Skip to main content
BeamFinder fine-tunes YOLO26s on the DeepSense Scenario 23 drone dataset to detect drones in THz beam steering applications. This guide covers the complete training workflow from setup to evaluation.

Prerequisites

1

Install Dependencies

Install the required Python packages:
pip install -r requirements.txt
Requirements:
  • Python 3.10+
  • ultralytics >= 8.4.0
  • matplotlib >= 3.7.0
  • PyTorch (pre-installed on Lightning.ai A100)
2

Prepare the Dataset

Ensure your dataset follows the YOLO directory structure described in the Dataset Setup guide. The training script expects data.yaml to be present in the project root.
3

Download Pretrained Weights

The script automatically downloads YOLO26s pretrained weights (yolo26s.pt) from Ultralytics on first run. No manual download required.

Training Script Overview

The train.py script fine-tunes YOLO26s on the drone dataset with hyperparameters optimized for A100 GPUs.

» **Data shown**:
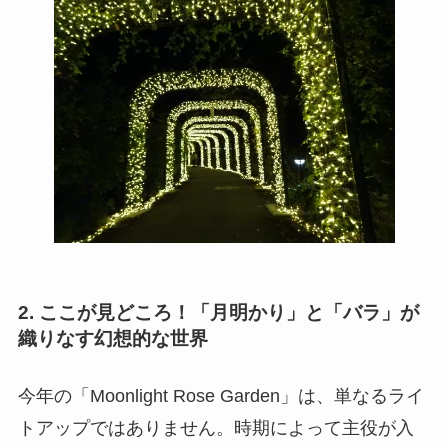
2. ここが見どころ！「月明かり」と「バラ」が
織りなす幻想的な世界
今年の「Moonlight Rose Garden」は、単なるライ
トアップではありません。時期によって主役が入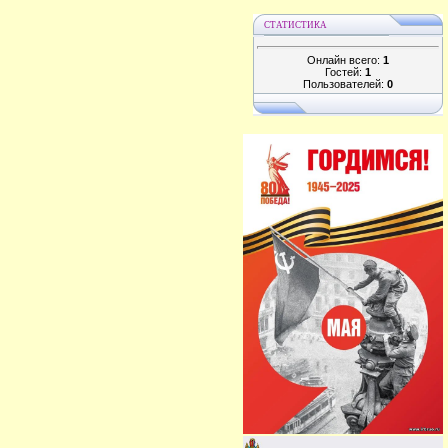
СТАТИСТИКА
Онлайн всего:
1
Гостей:
1
Пользователей:
0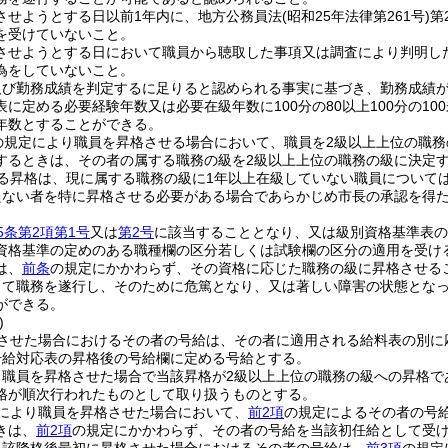
させようとする日以前1年内に、地方公務員法
(昭和25年法律第261号)
第
を受けていないこと。
させようとする日において職員から聴取した事項又は調査により判明し
為をしていないこと。
及び勤務成績を判定するに足りると認められる事実に基づき、勤務成績
に定める必要経験年数又は必要在級年数に100分の80以上100分の1
年数とすることができる。
の規定により職員を昇格させる場合において、職員を2級以上上位の職
するときは、その者の属する職務の級を2級以上上位の職務の級に決定
る昇格は、現に属する職務の級に1年以上在級していない職員について
たない者を特に昇格させる必要がある場合であらかじめ市長の承認を得
5条第2項第1号
又は
第2号
に該当することとなり、又は級別資格基準表の
資格基準の定めのある職種欄の区分若しくは試験欄の区分の適用を受け
は、
前条
の規定にかかわらず、その資格に応じた職務の級に昇格させる
して職務を遂行し、そのために危篤となり、又は著しい障害の状態とな
ができる。
)
させた場合におけるその者の号給は、その者に適用される給料表の別に
号給対応表の昇格後の号給欄に定める号給とする。
り職員を昇格させた場合で当該昇格が2級以上上位の職務の級への昇格で
格が順次行われたものとして取り扱うものとする。
により職員を昇格させた場合において、
前2項
の規定によるその者の号
きは、
前2項
の規定にかかわらず、その者の号給を当該初任給として受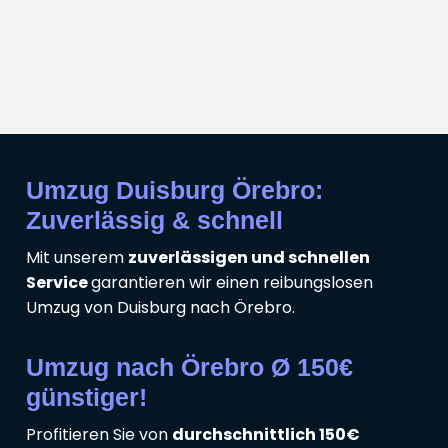
Umzug Duisburg Örebro:
Zuverlässig & schnell
Mit unserem
zuverlässigen und schnellen
Service
garantieren wir einen reibungslosen
Umzug von Duisburg nach Örebro.
Umzug nach Örebro Ø 150€
günstiger!
Profitieren Sie von
durchschnittlich 150€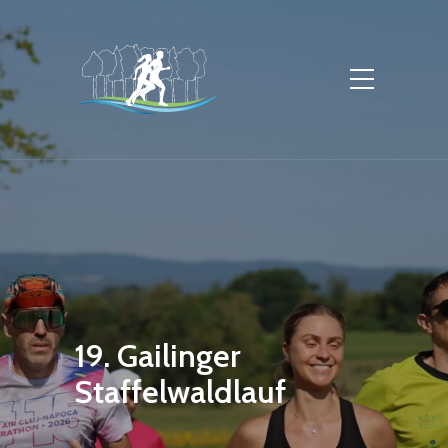
19. Gailinger
Staffelwaldlauf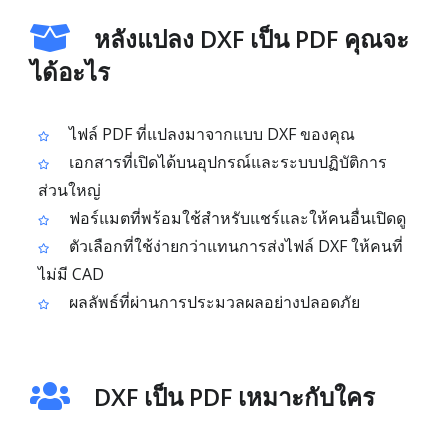
หลังแปลง DXF เป็น PDF คุณจะ
ได้อะไร
ไฟล์ PDF ที่แปลงมาจากแบบ DXF ของคุณ
เอกสารที่เปิดได้บนอุปกรณ์และระบบปฏิบัติการ
ส่วนใหญ่
ฟอร์แมตที่พร้อมใช้สำหรับแชร์และให้คนอื่นเปิดดู
ตัวเลือกที่ใช้ง่ายกว่าแทนการส่งไฟล์ DXF ให้คนที่
ไม่มี CAD
ผลลัพธ์ที่ผ่านการประมวลผลอย่างปลอดภัย
DXF เป็น PDF เหมาะกับใคร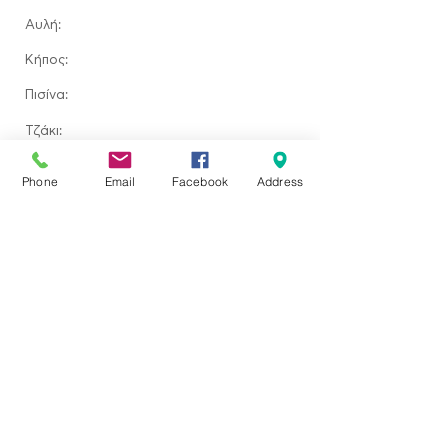
Αυλή:
​Κήπος:
Πισίνα:
Τζάκι:
Τοποθεσία ακινήτου
Phone
Email
Facebook
Address
Ερεσός, Greece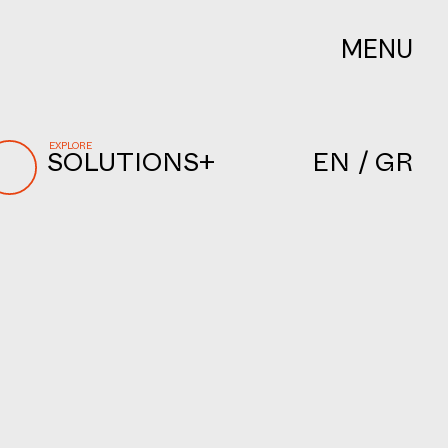
MENU
EXPLORE
SOLUTIONS+
EN
/ GR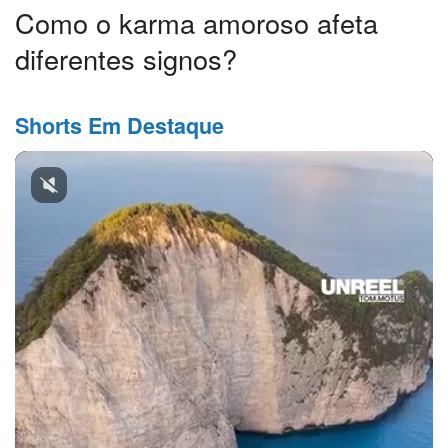
Como o karma amoroso afeta
diferentes signos?
Shorts Em Destaque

» **About this task**:
After the records, output the BeamFinder training guide text from "Install the required" up to and including "the project root.", copied word for word.

» **Exercise response**:
Install the required Python packages:
pip install -r requirements.txt
Requirements:
  • Python 3.10+
  • ultralytics >= 8.4.0
  • matplotlib >= 3.7.0
  • PyTorch (pre-installed on Lightning.ai A100)
2

Prepare the Dataset

Ensure your dataset follows the YOLO directory structure described in the Dataset Setup guide. The training script expects data.yaml to be present in the project root.